You’re standing outside a brick building tucked between a closed florist and a laundromat that never sleeps—third floor, frosted windows, a small brass plaque that reads Behavioral Health Associates. The kind of place people pretend not to see.
You come every Thursday.
So does he.
You notice him first because he moves like someone who expects impact. Broad shoulders, controlled steps, the subtle hitch in his gait he never acknowledges. He exits as you’re reaching for the door—smelling faintly of antiseptic and clean cotton. His prosthetic is hidden beneath pressed slacks, but you clock it anyway.
He nods once. Not unfriendly. Just economical.
You smile—bright, automatic, like sunrise through blinds.
The first few weeks, that’s all it is. Passing glances. Mutual recognition between strangers who share the same sterile waiting room and the same unwillingness to fall apart in public.
Then one night, rain pressing the streets flat, he stops you.
“You’re consistent,” he says. His voice is low, calm, the kind that steadies rooms. “That’s rare.”
You blink. “So are you.”
A pause. A flicker of something almost amused.
That’s how it starts—two people orbiting grief without naming it.
He’s Dr. Jack Abbot. Attending physician for the night shift at Pittsburgh Trauma Medical Center. Former combat medic. The eye of a storm who can intubate in a pitch black room.
He doesn’t tell you about the desert right away. Or the IED. Or the way metal screamed and then there was quiet and then there wasn’t. He doesn’t tell you about the wife he buried too young, or how grief swallowed him whole afterward.

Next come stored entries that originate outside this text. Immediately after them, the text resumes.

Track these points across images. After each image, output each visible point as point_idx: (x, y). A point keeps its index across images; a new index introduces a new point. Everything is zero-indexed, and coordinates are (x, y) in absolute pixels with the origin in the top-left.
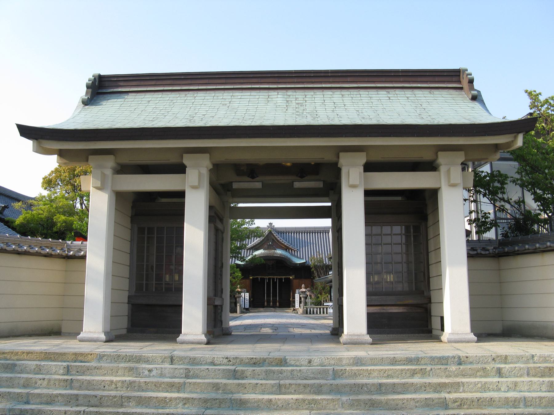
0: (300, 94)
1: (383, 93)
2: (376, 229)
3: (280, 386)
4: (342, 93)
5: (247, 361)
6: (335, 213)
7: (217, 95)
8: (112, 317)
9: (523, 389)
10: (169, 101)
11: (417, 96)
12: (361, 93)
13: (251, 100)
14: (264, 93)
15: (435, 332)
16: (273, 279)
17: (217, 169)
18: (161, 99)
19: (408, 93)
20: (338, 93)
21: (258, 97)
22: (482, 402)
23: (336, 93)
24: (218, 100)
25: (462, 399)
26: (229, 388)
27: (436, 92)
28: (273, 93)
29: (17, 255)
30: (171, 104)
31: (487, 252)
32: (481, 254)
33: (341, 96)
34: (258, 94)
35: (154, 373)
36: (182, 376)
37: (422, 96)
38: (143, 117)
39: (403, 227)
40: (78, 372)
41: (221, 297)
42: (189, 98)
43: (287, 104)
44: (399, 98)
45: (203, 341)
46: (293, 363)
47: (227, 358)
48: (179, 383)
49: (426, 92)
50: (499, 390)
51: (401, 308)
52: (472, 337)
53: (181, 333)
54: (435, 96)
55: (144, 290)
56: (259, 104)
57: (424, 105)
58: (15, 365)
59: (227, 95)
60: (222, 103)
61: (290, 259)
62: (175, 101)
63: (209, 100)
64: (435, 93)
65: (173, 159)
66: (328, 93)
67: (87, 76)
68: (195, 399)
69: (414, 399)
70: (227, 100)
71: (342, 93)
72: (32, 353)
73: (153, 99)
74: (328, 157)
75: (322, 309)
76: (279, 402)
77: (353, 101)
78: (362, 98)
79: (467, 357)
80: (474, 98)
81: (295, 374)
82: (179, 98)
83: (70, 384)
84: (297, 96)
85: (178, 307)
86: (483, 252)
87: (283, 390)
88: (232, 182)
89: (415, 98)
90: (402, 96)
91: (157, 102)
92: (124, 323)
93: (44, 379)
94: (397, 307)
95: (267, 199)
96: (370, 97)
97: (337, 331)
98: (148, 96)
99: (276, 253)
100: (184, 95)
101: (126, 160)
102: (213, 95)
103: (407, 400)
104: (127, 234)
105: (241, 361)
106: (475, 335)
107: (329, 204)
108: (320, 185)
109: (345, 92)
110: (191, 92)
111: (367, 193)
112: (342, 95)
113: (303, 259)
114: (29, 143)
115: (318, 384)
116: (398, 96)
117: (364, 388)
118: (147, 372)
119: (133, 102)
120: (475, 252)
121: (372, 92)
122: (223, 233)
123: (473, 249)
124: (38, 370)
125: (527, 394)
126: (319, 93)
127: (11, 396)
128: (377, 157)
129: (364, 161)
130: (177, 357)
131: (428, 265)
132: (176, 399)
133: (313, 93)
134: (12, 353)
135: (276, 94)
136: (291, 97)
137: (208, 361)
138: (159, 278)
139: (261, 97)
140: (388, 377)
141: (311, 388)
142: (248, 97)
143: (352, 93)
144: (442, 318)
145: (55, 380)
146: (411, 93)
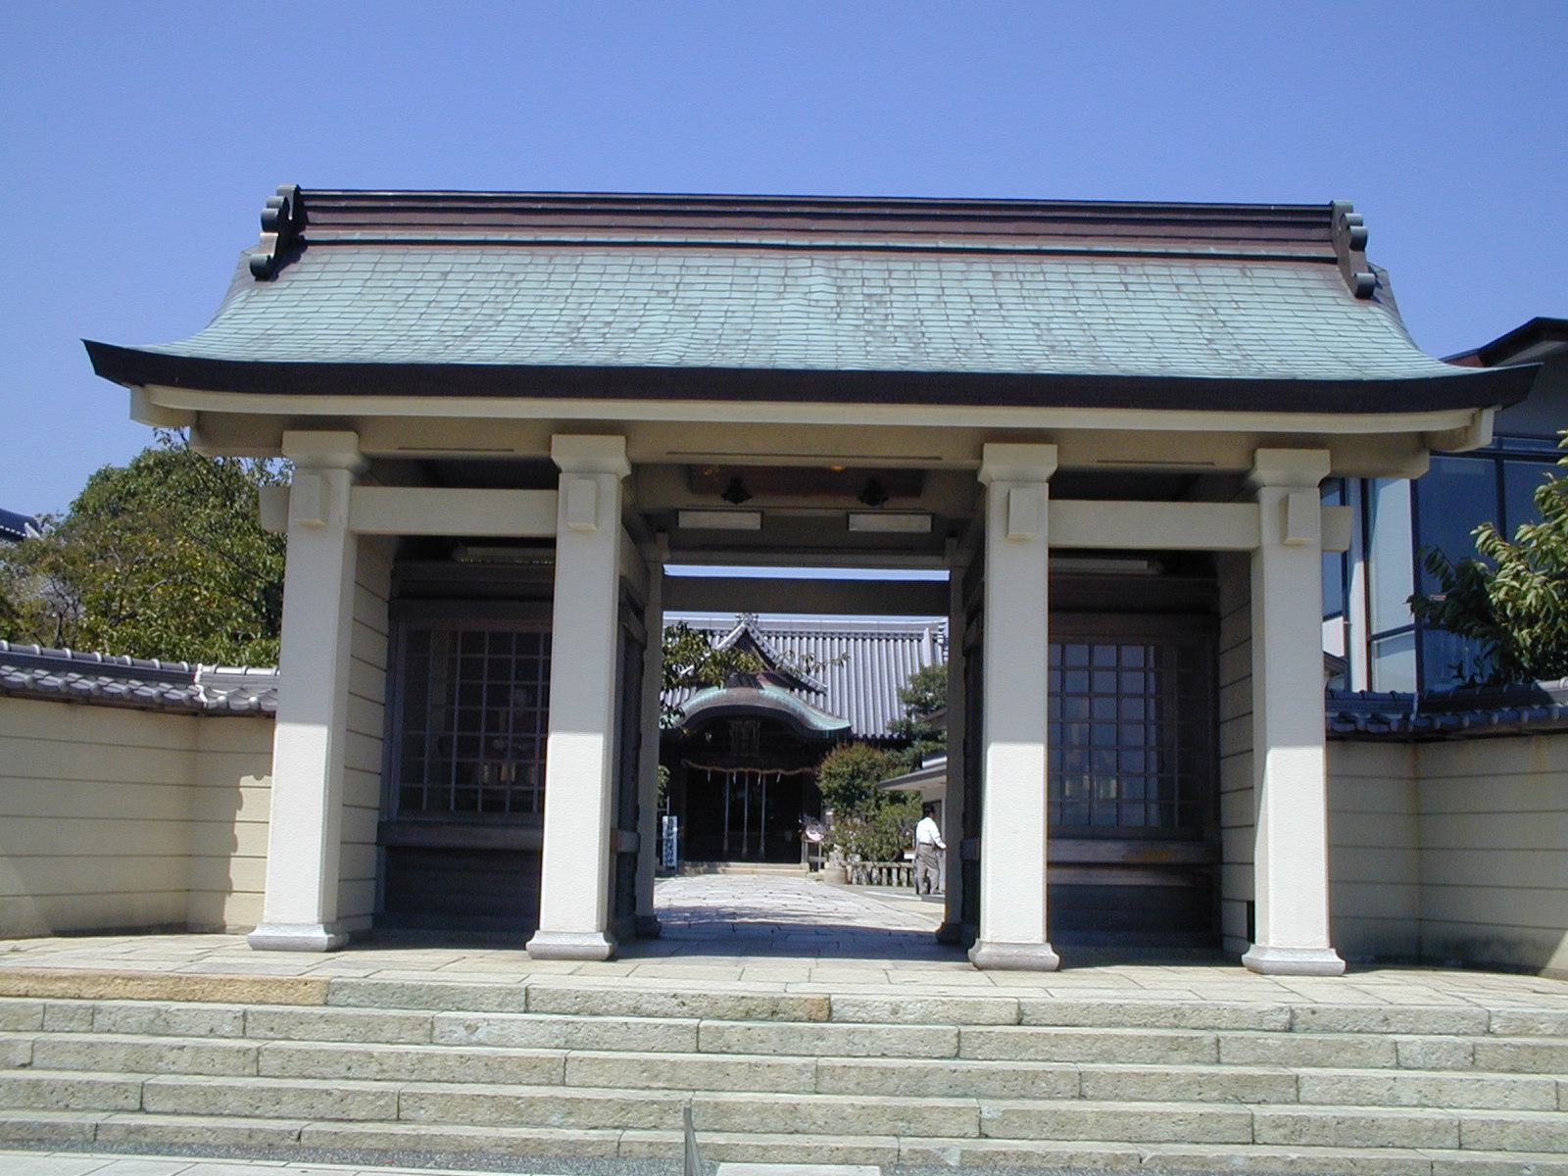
0: (872, 268)
1: (1108, 269)
2: (1077, 654)
3: (818, 1071)
4: (995, 268)
5: (730, 1004)
6: (965, 605)
7: (639, 261)
8: (342, 882)
9: (1459, 1100)
10: (502, 277)
11: (1204, 281)
12: (1046, 268)
13: (737, 280)
14: (773, 262)
15: (1229, 945)
16: (753, 777)
17: (639, 475)
18: (480, 268)
19: (1181, 271)
20: (981, 267)
21: (755, 272)
22: (1350, 1127)
23: (975, 267)
24: (644, 278)
25: (1297, 1120)
26: (684, 1073)
27: (1260, 271)
28: (801, 261)
29: (66, 706)
30: (510, 285)
31: (1385, 728)
32: (1366, 732)
33: (989, 276)
34: (757, 263)
35: (480, 1035)
36: (557, 1041)
37: (1220, 281)
38: (435, 325)
39: (1152, 649)
40: (272, 1029)
41: (634, 829)
42: (560, 269)
43: (840, 298)
44: (1154, 287)
45: (600, 950)
46: (849, 1012)
47: (675, 996)
48: (551, 1060)
49: (1231, 270)
50: (1394, 1102)
51: (1137, 874)
52: (1333, 959)
53: (538, 928)
54: (1257, 282)
55: (424, 808)
56: (760, 295)
57: (1225, 312)
58: (95, 1011)
59: (669, 263)
60: (657, 287)
61: (802, 716)
62: (521, 277)
63: (618, 278)
64: (1257, 273)
65: (525, 449)
66: (954, 265)
67: (268, 198)
68: (597, 1101)
69: (1170, 1115)
70: (670, 279)
71: (995, 268)
72: (139, 978)
73: (457, 268)
74: (955, 457)
75: (895, 871)
76: (818, 1114)
77: (1025, 293)
78: (1050, 286)
79: (1314, 1012)
80: (1365, 293)
81: (856, 1040)
82: (530, 269)
83: (254, 1062)
84: (866, 274)
85: (532, 857)
86: (1372, 728)
87: (827, 1082)
88: (676, 511)
89: (1198, 290)
90: (1163, 280)
91: (470, 276)
92: (367, 898)
93: (182, 1048)
94: (1125, 873)
95: (776, 557)
96: (1073, 283)
97: (957, 938)
98: (444, 258)
99: (760, 698)
100: (544, 260)
101: (387, 447)
102: (629, 261)
103: (1153, 1116)
104: (377, 649)
105: (714, 1009)
106: (1340, 956)
107: (943, 575)
108: (920, 524)
109: (1003, 265)
110: (564, 250)
111: (1055, 553)
112: (995, 274)
113: (840, 717)
114: (119, 395)
115: (919, 1070)
116: (1152, 280)
117: (1037, 1081)
118: (461, 1032)
119: (399, 276)
120: (1350, 727)
121: (1079, 268)
122: (644, 647)
123: (1345, 718)
124: (160, 1025)
125: (1467, 1114)
126: (928, 266)
127: (96, 1091)
128: (1085, 459)
129: (1051, 469)
130: (541, 990)
131: (1218, 758)
132: (545, 1100)
133: (910, 266)
134: (84, 978)
135: (808, 263)
136: (850, 274)
137: (625, 1003)
138: (466, 774)
139: (764, 272)
140: (1109, 1057)
141: (901, 1080)
142: (729, 271)
143: (1021, 268)
144: (1251, 905)
145: (215, 1050)
146: (1187, 272)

It happens quietly—no grand gesture, no dramatic music, just the two of you outside the therapy office again, early spring air still cold enough to sting. He lingers instead of leaving. Hands in his coat pockets. Thinking. You’re mid-sentence about a bakery you tried when he interrupts—not sharply, just… deliberately.
“I’m going to say something,” he starts, gaze steady but not quite meeting yours, “and you can tell me no. I’m aware I’m—” a faint exhale through his nose, almost self-aware humor, “—a lot older than you.”
You blink.
“I don’t do casual,” he continues, voice low and even. “And I don’t waste time. I like you. I respect you. And if you’re into… this,” he gestures vaguely to himself—gray at the temples, tired eyes, controlled posture, “then I’d like to take you to dinner. On purpose.”
And just like that—no games, no drama—you’re dating.
You are warmth where he is winter. You talk with your hands. You hum when you’re thinking. You tell him about recipes you’re trying and the neighbor’s cat that keeps stealing your porch chair. He listens like it’s sacred.
He never says you remind him of her.
But sometimes his eyes soften in a way that feels like memory brushing past.
Not replacement. Not projection. Recognition.
You don’t work—not because you can’t, but because he doesn’t want you to. The first time he says it, it sounds almost gruff.
“I make enough,” he shrugs. “Let me take care of you.”
You raise a brow. “Sugar daddy?”
He exhales through his nose—almost a laugh. “Don’t ruin it.”
So you take care of the house. Of him.
You learn the way he likes his shirts folded. The way he lines up his boots by the door. You learn that he eats standing up unless you physically guide him to a chair. That he forgets he deserves softness.
Jack has a dark humor that slips out when he’s tired. “When I die,” he mutters once, loosening his scrubs, “don’t let them put my photo in the lobby.”
He is strict but never unkind. Blunt but never cruel. His hands are steady when they cup your face, calloused and careful.
He looks forward to coming home now.
One night, standing in the kitchen with flour on your cheek and music playing too softly to name, he watches you for a long moment.
“You’ve managed to season the entire kitchen,” he teases quietly.